Eraritjaritjaka, musée des phrases

spectacle musical d'après des textes d'ELIAS CANETTI
conception et mise en scène HEINER GOEBBELS
du 07 décembre 2004 au 19 décembre 2004
Berthier grande salle



avec André Wilms et le Quatuor Mondrian

De Heiner Goebbels, l'un des créateurs les plus marquants du paysage théâtral actuel, les spectateurs de l'Odéon ont pu découvrir le travail en 1999 à l'occasion d'Eislermaterial. Quant à André Wilms, il est sans conteste l'un de nos acteurs les plus intenses et les plus exigeants. Wilms et Goebbels se sont donnés à nouveau rendez-vous pour prolonger une aventure commune commencée en 1993 avec Ou bien le débarquement désastreux et poursuivie en 1998 avec Max Black. Leur nouveau projet constitue la troisième et dernière station de ce qui apparaît rétrospectivement comme un voyage à la découverte de ce qui s'est appelé «l'humain» à travers l'Europe du dernier siècle.

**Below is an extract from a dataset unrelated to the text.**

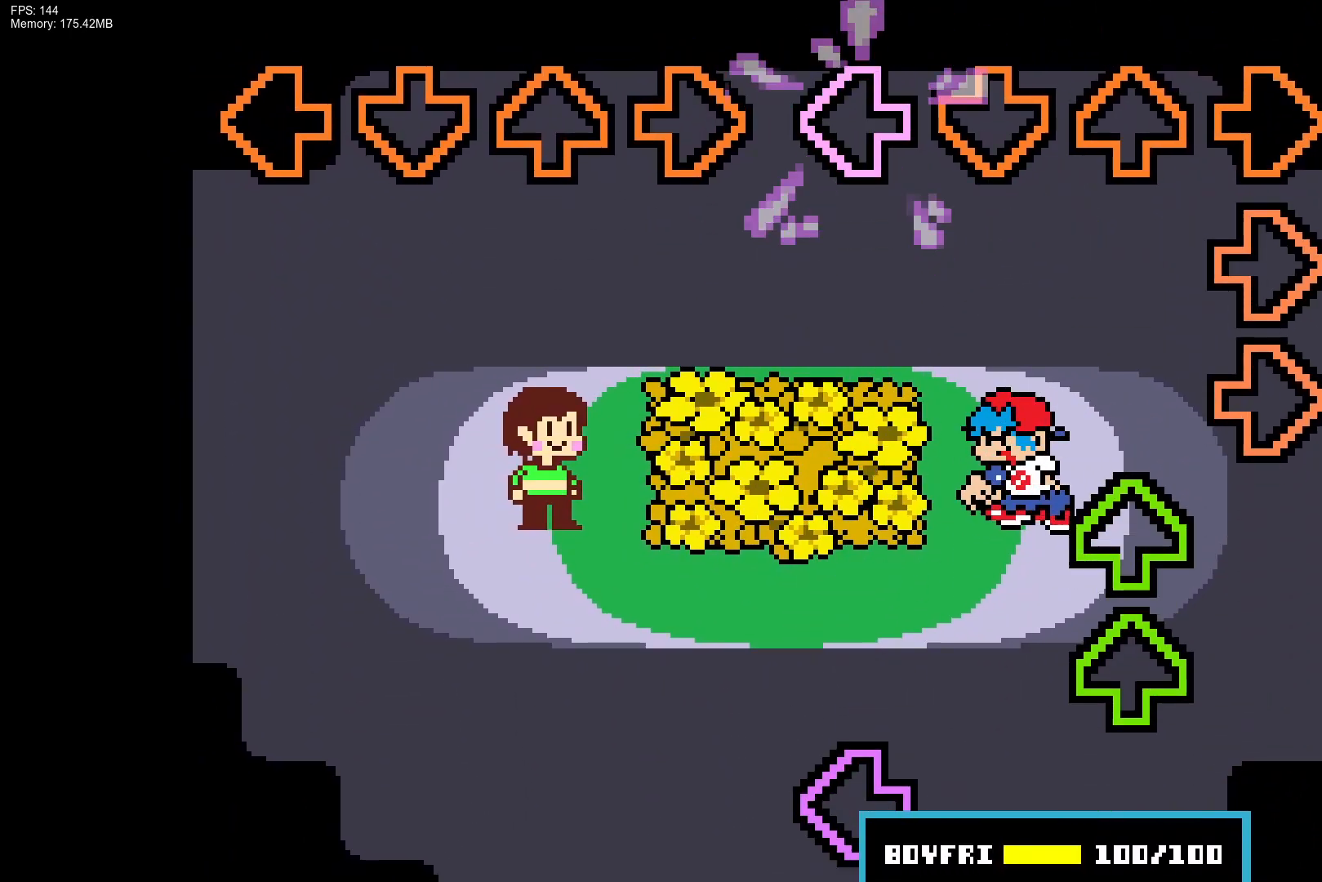
{"buttons": ["DPAD_UP"], "events": [[50, "L1", "up"], [50, "R1", "down"], [150, "R1", "up"], [233, "DPAD_UP", "down"], [233, "R1", "down"], [333, "R1", "up"], [367, "DPAD_UP", "up"], [400, "L1", "down"], [433, "DPAD_UP", "down"], [500, "L1", "up"]]}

La première étape, qui fit découvrir en France le «théâtre musical» pratiqué par Goebbels, s'interrogeait sur l'émergence massive de l'individu comme tel, et était abordée par le biais d'une confrontation entre l'individu et l'étranger. La deuxième étape abordait le problème de la singularité par un autre angle. Pareil à une sorte d'alchimiste fou dont les gestes autant que les mots étaient captés, sonorisés et relayés en direct par un dispositif électronique quadrillant tout le plateau, André Wilms, seul en scène, conduisait d'étranges expériences, provoquait des réactions théâtrales en chaîne en vue de parvenir à cette pierre philosophale que serait l'invention de soi-même.

 

Les figures de l'«individu» selon Goebbels sont inséparables d'une histoire de la sensibilité et de la pensée européennes. Ou bien le débarquement désastreux s'inscrivait dans une atmosphère coloniale. Max Black se situait plutôt dans une France des années de l'entre-deux-guerres. Avec Eraritjaritjaka (terme des Aborigènes d'Australie qui désigne à peu près le sentiment d'être empli de désir pour quelque chose qui est perdu), Goebbels et Wilms abordent désormais aux rives de notre époque. Car l'auteur tutélaire sous l'invocation duquel le spectacle est conçu, et qui en fournit non seulement le titre mais la matière textuelle, n'est autre qu'Elias Canetti (prix Nobel 1981), dont l'Europe va célébrer en 2005 le centenaire de la naissance. Penseur capital, témoin splendide, polyglotte et cosmopolite d'une Mitteleuropa où il se lia d'amitié avec nombre de penseurs, il dut fuir le nazisme après la Nuit de Cristal et se réfugier à Londres. Une telle figure d'écrivain était faite pour retenir l'attention d'un créateur comme Goebbels, et pour inspirer le troisième volet de son triptyque.
Le spectacle, en recueillant des sentences isolées et des maximes de Canetti, vise à traduire scéniquement et à faire partager la tranchante intelligence de son regard. Musicalement, le lapidarium (ou «musée des phrases») de Canetti, dont André Wilms donne une interprétation saisissante, prend la dimension d'une partition-hommage au quatuor à cordes, forme emblématique et parfaite de la musique savante européenne. En puisant au répertoire qui - de Ravel à Kurtág - traverse le XXème siècle, Heiner Goebbels compose, entre gravité et ironie, un réseau de correspondances possibles entre les phrases de Canetti et la musique de son siècle. Jusqu'à cette société ultime décrite par Canetti qui se pose, en coda irréelle, sur l'Art de la fugue de Jean-Sébastien Bach, illustration par excellence de musique absolue et initiale.